Here’s the game: We start by texting each other suggestive messages during the day. No, we do not use fruit and vegetable emojis, because we are middle-age. We write poetry like, “I’d like to have sex tonight,” and then perhaps make out a little in the kitchen while cooking dinner. My husband makes me a drink, like he does every night, but he might grab my butt when he hands it to me. Around 8 p.m., we lose steam, because one of us has to put our 5-year-old to bed, and we are both tired from cleaning up dishes and yelling at one or more children to put their dirty clothes in the hamper. But we persevere! The middle kid goes to bed! The game is back afoot! I whisper to my husband that I’m heading to bed, and I consider whether to take off all of my clothes or just wait for him in a T-shirt and no underwear (more likely), when I remember that the twist in this game is that, in the end, he will be unjustly delayed in the living room. In the end, the night will drag on, and no one will have sex. We’ll tumble off a cliff or down a magic portal and pop back up at the start of the game tomorrow, unsatisfied. And this is because we have a teenager. (I never said it was a fun game.)

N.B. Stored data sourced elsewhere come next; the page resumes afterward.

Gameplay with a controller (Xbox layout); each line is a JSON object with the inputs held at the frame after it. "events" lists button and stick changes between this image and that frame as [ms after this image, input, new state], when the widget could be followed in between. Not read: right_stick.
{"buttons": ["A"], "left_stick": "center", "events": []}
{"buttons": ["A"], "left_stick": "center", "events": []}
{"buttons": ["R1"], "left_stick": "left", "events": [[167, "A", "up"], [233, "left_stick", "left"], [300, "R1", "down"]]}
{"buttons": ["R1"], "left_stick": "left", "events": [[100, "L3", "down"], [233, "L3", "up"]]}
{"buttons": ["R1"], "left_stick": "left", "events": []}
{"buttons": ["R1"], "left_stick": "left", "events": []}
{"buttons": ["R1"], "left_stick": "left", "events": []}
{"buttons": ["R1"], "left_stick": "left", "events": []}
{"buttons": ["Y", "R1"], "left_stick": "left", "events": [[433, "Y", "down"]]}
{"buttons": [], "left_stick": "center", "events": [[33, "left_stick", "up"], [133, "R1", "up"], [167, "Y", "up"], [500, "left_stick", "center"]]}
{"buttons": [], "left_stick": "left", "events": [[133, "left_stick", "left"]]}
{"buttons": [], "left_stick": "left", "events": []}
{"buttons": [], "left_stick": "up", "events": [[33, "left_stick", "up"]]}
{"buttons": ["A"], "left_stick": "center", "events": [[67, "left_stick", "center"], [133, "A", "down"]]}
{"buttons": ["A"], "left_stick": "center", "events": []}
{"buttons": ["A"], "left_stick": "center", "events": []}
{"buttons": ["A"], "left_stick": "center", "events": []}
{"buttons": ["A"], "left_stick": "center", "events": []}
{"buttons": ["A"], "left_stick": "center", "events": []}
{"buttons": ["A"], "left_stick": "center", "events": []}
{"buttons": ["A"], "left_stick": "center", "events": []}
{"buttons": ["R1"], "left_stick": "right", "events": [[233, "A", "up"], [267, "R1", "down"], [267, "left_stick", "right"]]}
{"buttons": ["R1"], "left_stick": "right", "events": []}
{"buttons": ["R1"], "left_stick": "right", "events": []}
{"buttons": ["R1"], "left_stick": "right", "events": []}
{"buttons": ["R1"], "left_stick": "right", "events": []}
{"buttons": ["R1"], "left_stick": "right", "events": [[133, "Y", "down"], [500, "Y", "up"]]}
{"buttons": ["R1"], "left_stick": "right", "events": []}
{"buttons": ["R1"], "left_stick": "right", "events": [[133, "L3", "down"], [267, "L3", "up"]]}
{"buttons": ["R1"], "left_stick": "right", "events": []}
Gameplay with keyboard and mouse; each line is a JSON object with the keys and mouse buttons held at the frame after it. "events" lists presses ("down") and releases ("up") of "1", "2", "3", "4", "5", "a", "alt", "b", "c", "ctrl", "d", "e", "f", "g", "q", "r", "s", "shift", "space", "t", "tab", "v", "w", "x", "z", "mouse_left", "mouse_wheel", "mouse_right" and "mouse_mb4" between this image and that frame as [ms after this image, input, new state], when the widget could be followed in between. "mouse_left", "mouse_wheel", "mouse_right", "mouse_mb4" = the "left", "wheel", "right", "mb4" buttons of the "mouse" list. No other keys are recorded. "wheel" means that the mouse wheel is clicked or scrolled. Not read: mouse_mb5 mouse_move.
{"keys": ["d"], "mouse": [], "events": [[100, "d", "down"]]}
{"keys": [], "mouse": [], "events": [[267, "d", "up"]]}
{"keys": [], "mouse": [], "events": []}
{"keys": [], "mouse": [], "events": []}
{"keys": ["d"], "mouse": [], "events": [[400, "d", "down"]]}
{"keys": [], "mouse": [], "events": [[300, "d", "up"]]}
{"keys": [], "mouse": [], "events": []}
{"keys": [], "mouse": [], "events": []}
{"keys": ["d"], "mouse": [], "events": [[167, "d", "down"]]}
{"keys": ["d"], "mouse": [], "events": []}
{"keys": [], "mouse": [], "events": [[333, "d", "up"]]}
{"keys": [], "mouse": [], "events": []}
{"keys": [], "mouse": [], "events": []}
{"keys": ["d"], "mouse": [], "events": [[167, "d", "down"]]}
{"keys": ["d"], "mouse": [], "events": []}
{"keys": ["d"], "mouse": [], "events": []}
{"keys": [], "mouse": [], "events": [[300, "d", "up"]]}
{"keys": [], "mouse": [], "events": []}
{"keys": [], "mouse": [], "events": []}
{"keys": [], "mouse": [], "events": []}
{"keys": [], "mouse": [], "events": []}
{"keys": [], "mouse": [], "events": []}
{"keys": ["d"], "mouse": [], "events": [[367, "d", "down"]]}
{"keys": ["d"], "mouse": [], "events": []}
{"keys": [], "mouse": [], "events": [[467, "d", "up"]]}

At 10 p.m., an hour where my husband and I used to be alone, we now have company. If we are on the couch, our teenager is standing two feet from our faces, blocking the TV, telling us a story of something that happened at soccer practice or complaining about humanities homework. If we are in the kitchen, she is in the doorway. If we are in bed, she’s at the foot of it. Occasionally her younger brother, a tween nipping at the heels of her later bedtime, is also up. It’s as if upon sensing that their parents might like to be alone, they decide it is the ideal time to discuss what summer-camp session they’d like to attend nine months from now.
More than once in the past month, I have fallen asleep before my teen, sometimes when she is mid-sentence, and while yes, yes, it’s so nice that she enjoys our company, someday we will miss it, of course we will (we love her very much!), I just want to know when I’m supposed to have sex.
I was not prepared for the physical and emotional ramifications of losing all my alone time in the evening. In the shift from parenting little kids to parenting big kids, my spouse and I have lost not just time for sex but time for anything private that we don’t want our kids to hear, whether it’s an argument or sensitive information about a friend we don’t need repeated. I do have friends who say their teens want nothing to do with them at night, that they could walk stark naked through the living room and their children’s eyes would never stray from their phones. But that is not my reality. Even when my teenager does shut herself in her room, I cannot relax. My kingdom for an upstairs, a separate wing, but this is Manhattan, where I can shoot a rubber band from my bedroom doorway to hers. Ours does have a lock, but if I am going to fully enjoy myself, my children need to be in a very deep sleep or out of town. Just yesterday, my oldest rattled that locked door, whining like an injured wolf pup, pleading for us to approve five more minutes on Snapchat.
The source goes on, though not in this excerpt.